▸ **DIRECTIONS**: Each line of the listing below that includes "scroll" must be copied.

****************

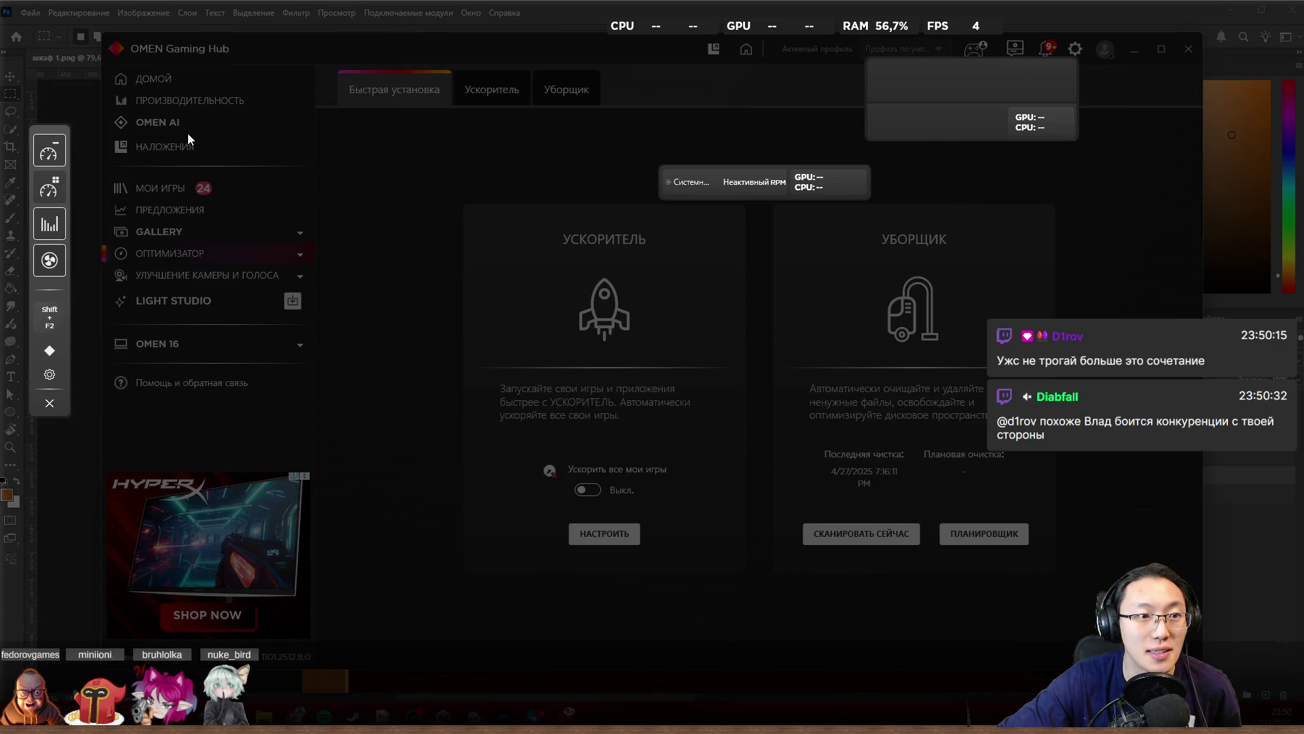
pyautogui.press('shift+F2')
pyautogui.click(196, 102)
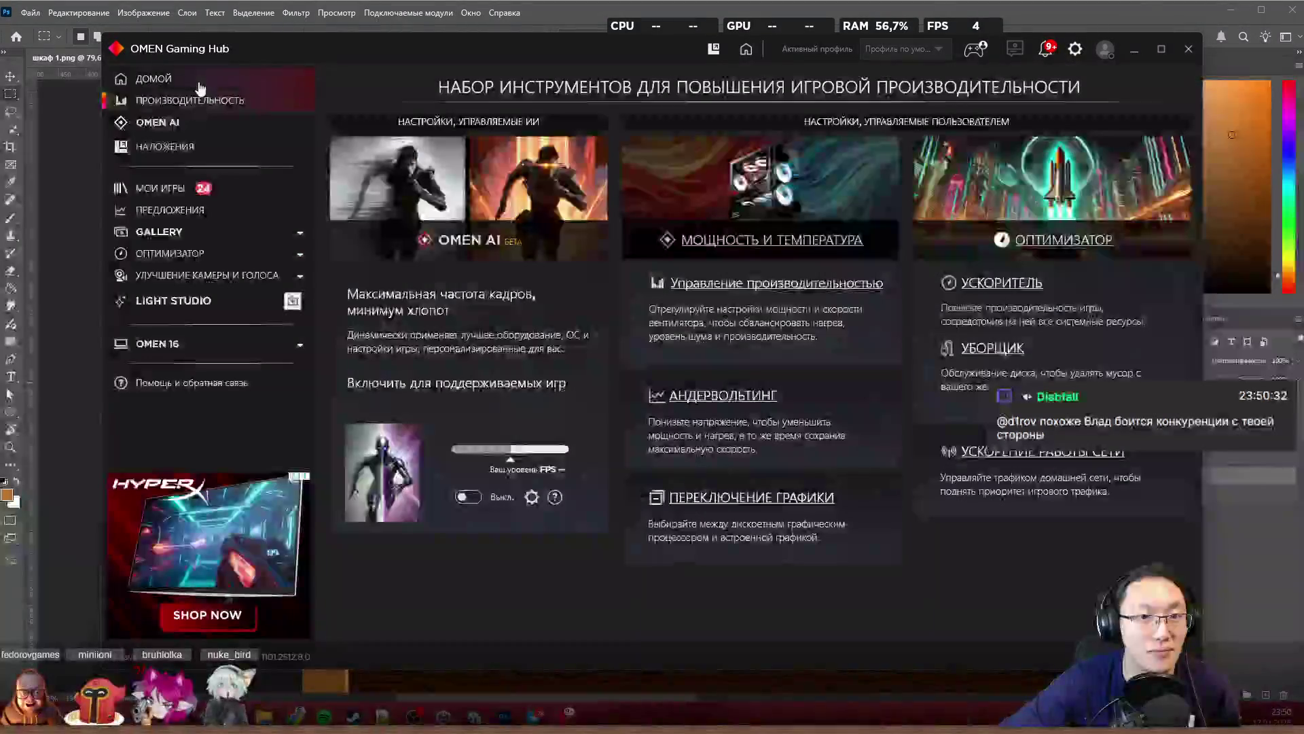
pyautogui.click(199, 82)
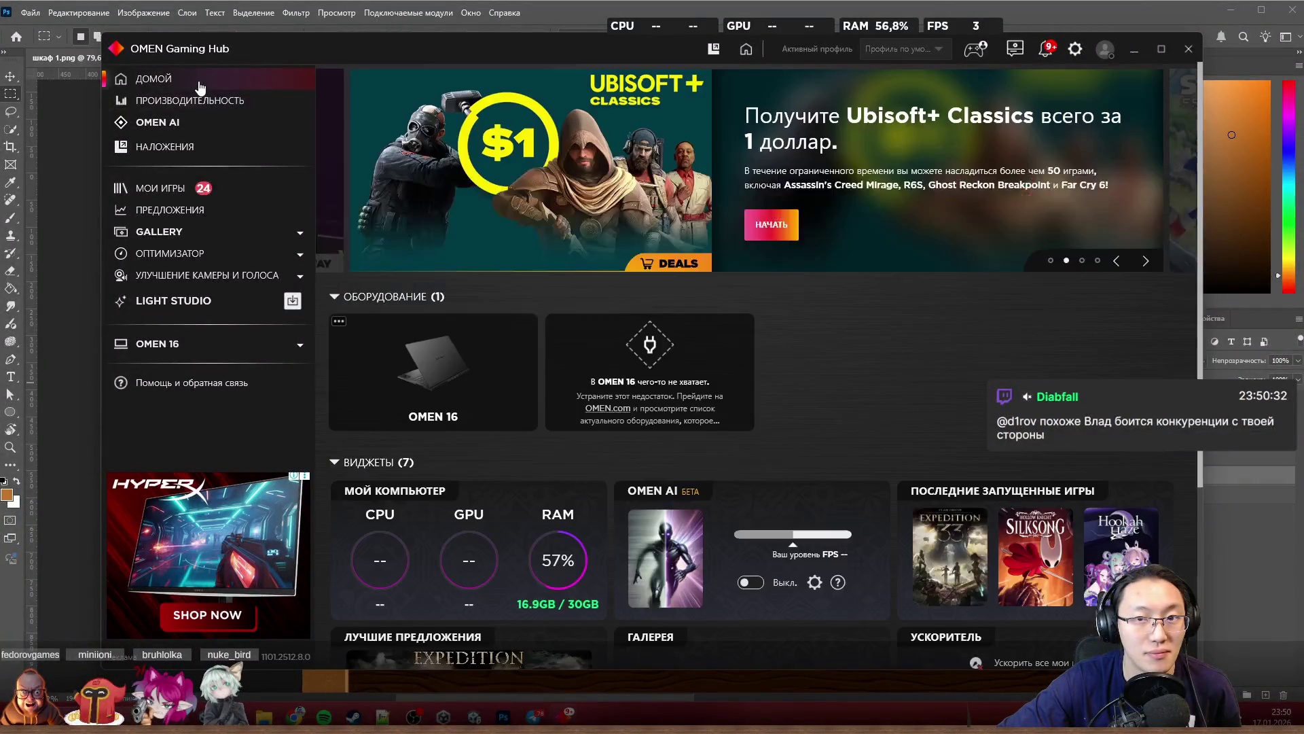
pyautogui.scroll(-2, 693, 387)
pyautogui.scroll(-3, 751, 465)
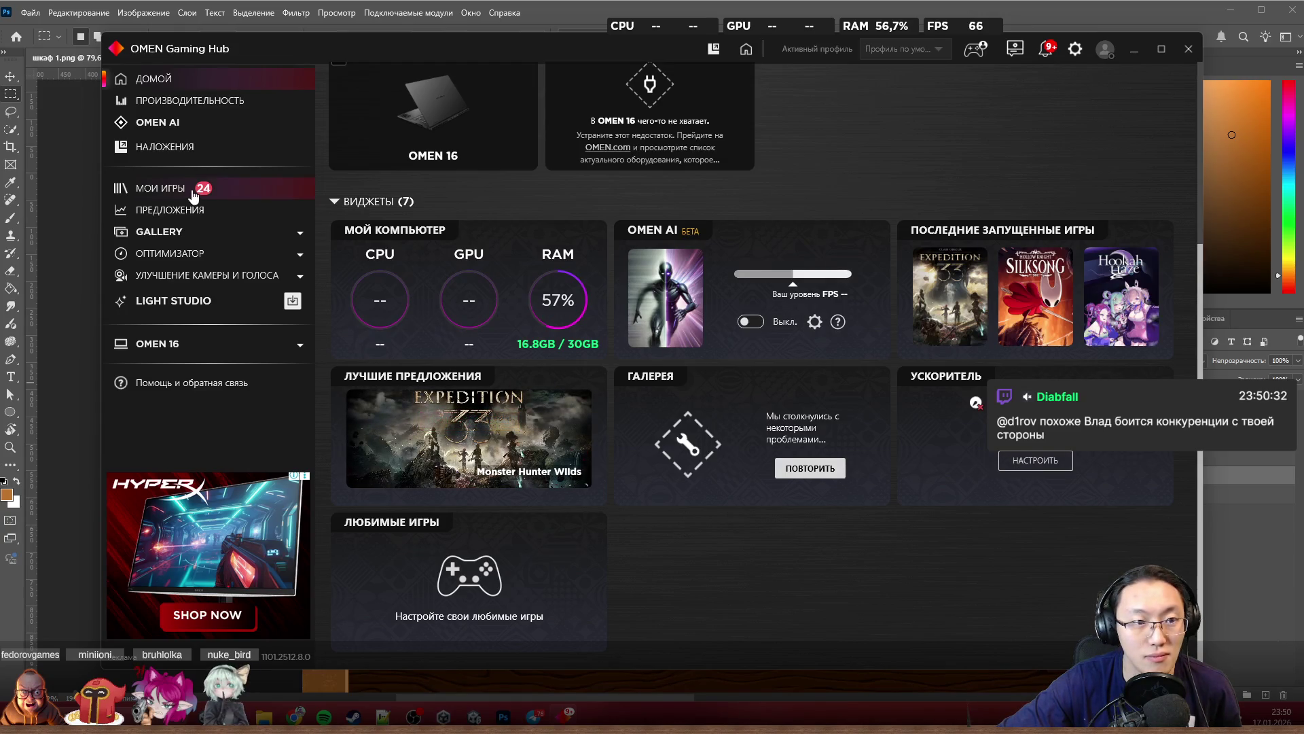
# Step: Review the optimizer and OMEN 16 system metrics pages, dismiss the overlay and close OMEN Gaming Hub
pyautogui.click(197, 260)
pyautogui.click(196, 261)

****************

▸ **ANSWER SECTION**:
pyautogui.scroll(-2, 693, 387)
pyautogui.scroll(-3, 751, 465)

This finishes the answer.